# Consignes
A - D'après le texte sur le Greco, jusqu'à quelle date l'exposition de Bozar à Bruxelles est-elle présentée ?
B - Citez le passage du texte sur le Greco allant de « Le Greco en » à « les oeuvres présentées. ».
C - Selon le texte sur le Greco, pourquoi l'exposition de Bozar n'est-elle pas vraiment une rétrospective du peintre ?

# Texte fourni
==*==
Le Greco en noir et blanc (ou presque)

Publié le 03 mai 2010 par Marc Lenot

Ce n’est pas vraiment une rétrospective du Greco que présente Bozar à Bruxelles (jusqu’au 9 mai) : la majorité des tableaux présentés ici sont non pas de lui, mais de son atelier, de ses suiveurs, de copistes et certains n’ont même qu’un rapport éloigné avec le maître. Il est certes fort pertinent de souligner à quel point, venu des canons rigides des icônes byzantines (aucune n’est présentée ici; il est révélateur que la plus connue montre Saint Luc en train de peindre une icône de la Vierge), Domenikos Theotokopoulos (qui signa toujours de son vrai nom, et en lettres grecques) a su apprendre perspective, volume et couleurs à Venise, puis à Rome, et parvenir ensuite à une magistrale synthèse hispanique. Mais la démonstration ici de cette évolution reste livresque et n’est guère soutenue par les oeuvres présentées.
==*==
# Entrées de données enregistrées
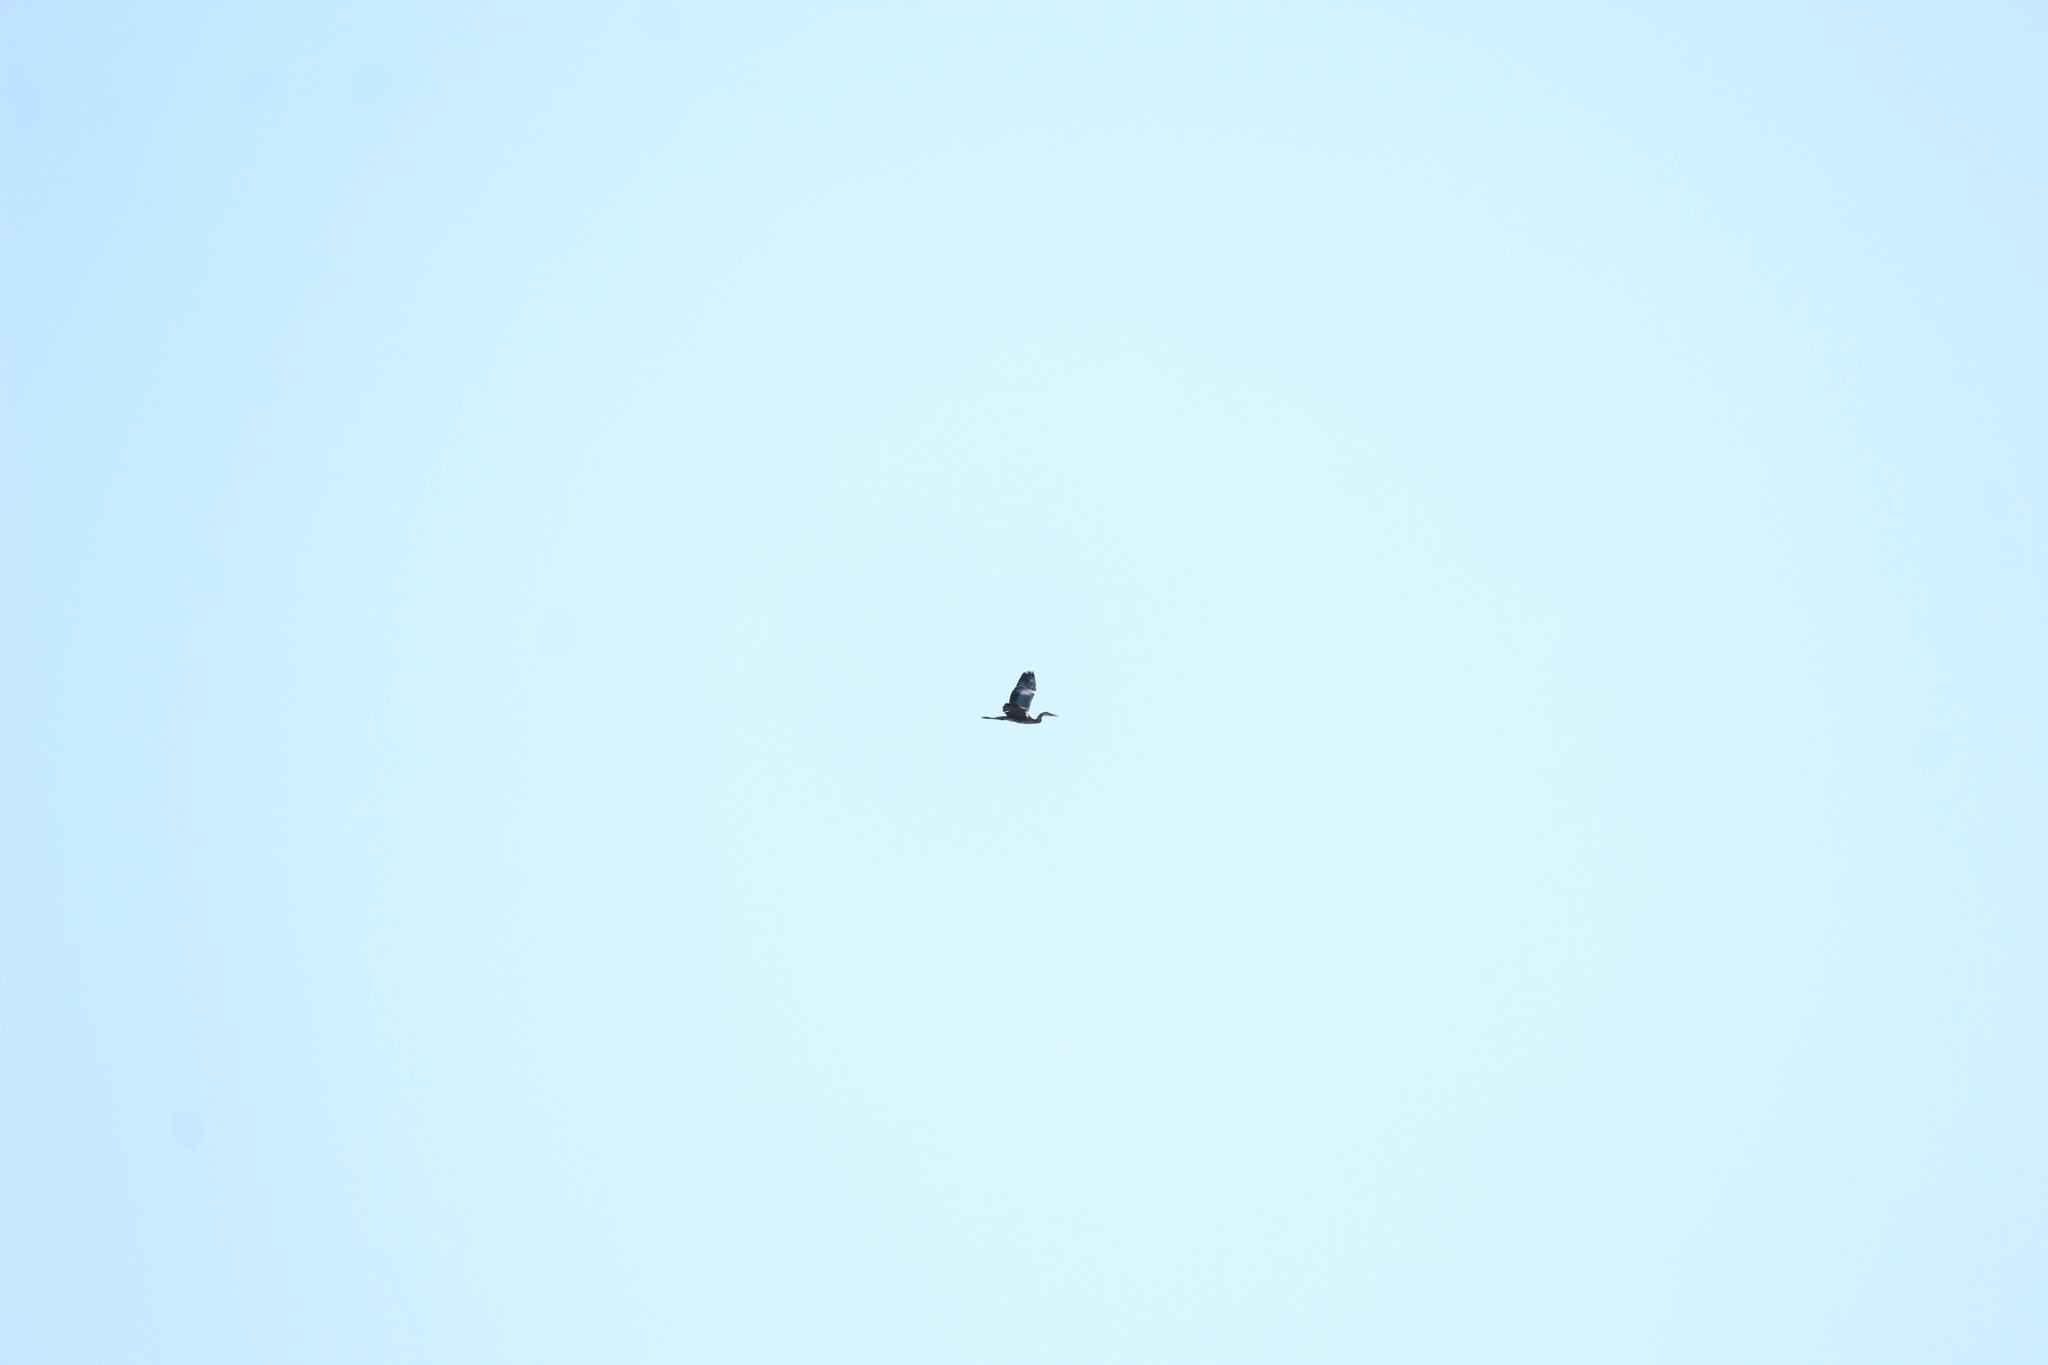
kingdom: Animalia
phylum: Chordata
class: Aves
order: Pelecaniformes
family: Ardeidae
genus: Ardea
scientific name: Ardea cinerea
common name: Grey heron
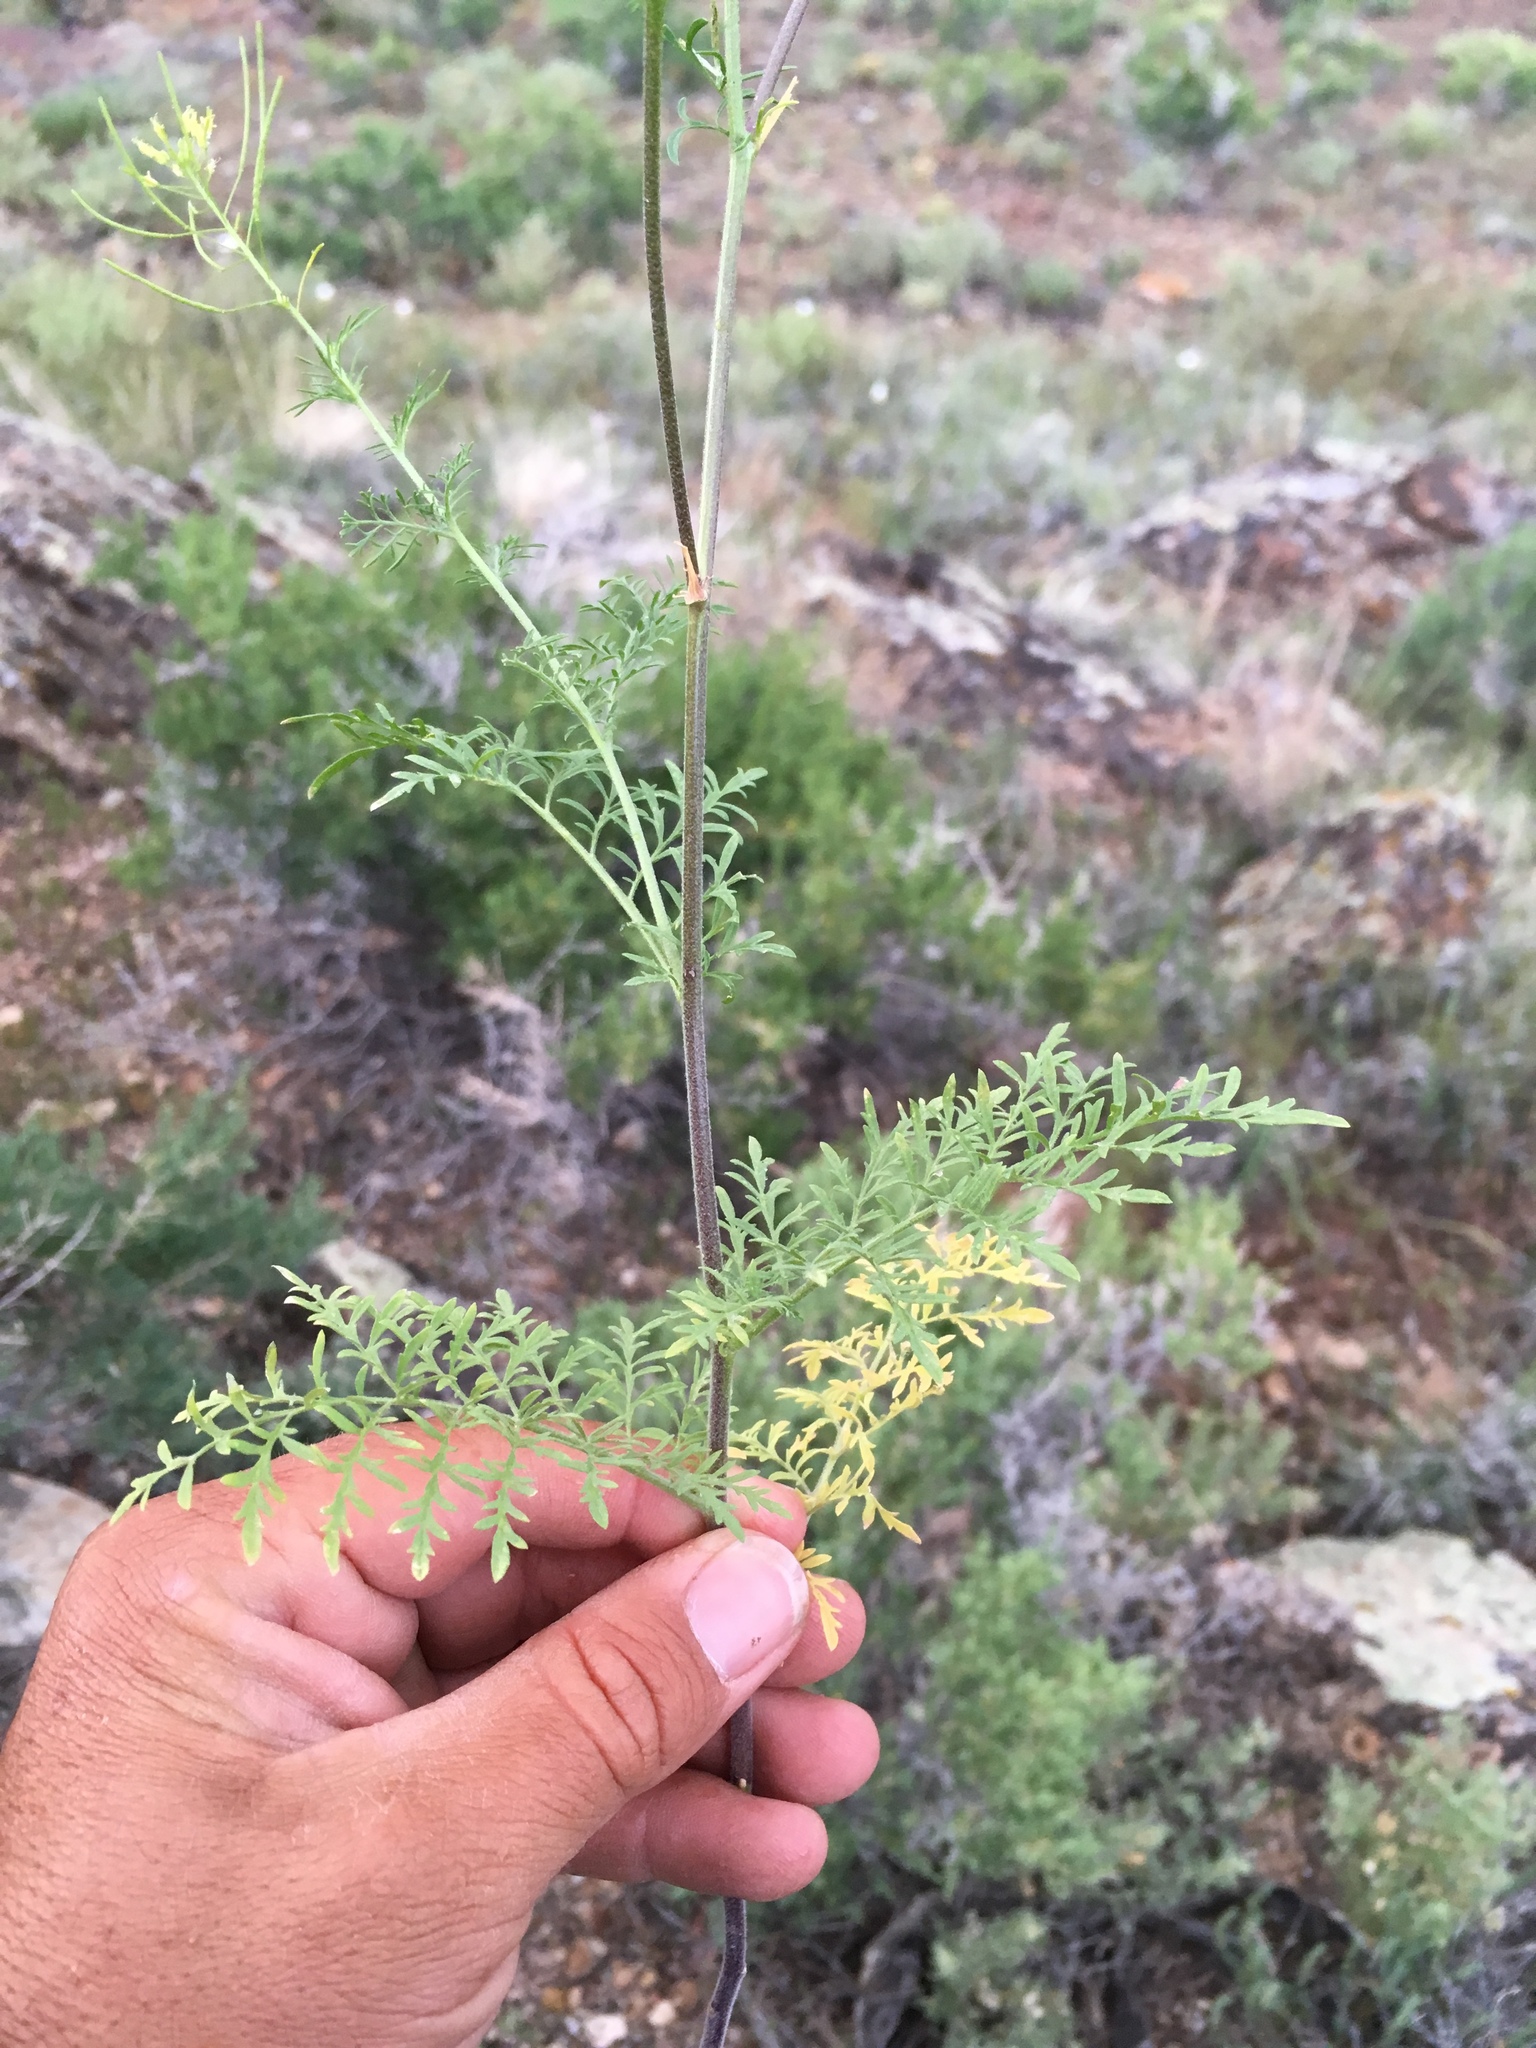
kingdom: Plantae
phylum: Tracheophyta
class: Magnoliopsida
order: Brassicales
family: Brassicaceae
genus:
==*==
# Réponses correctes
A - Jusqu'au 9 mai.

B -
Le Greco en noir et blanc (ou presque)

Publié le 03 mai 2010 par Marc Lenot

Ce n’est pas vraiment une rétrospective du Greco que présente Bozar à Bruxelles (jusqu’au 9 mai) : la majorité des tableaux présentés ici sont non pas de lui, mais de son atelier, de ses suiveurs, de copistes et certains n’ont même qu’un rapport éloigné avec le maître. Il est certes fort pertinent de souligner à quel point, venu des canons rigides des icônes byzantines (aucune n’est présentée ici; il est révélateur que la plus connue montre Saint Luc en train de peindre une icône de la Vierge), Domenikos Theotokopoulos (qui signa toujours de son vrai nom, et en lettres grecques) a su apprendre perspective, volume et couleurs à Venise, puis à Rome, et parvenir ensuite à une magistrale synthèse hispanique. Mais la démonstration ici de cette évolution reste livresque et n’est guère soutenue par les oeuvres présentées.

C - La majorité des tableaux présentés ne sont pas du Greco lui-même. Ils sont de son atelier, de ses suiveurs ou de copistes, et certains n'ont même qu'un rapport éloigné avec le maître.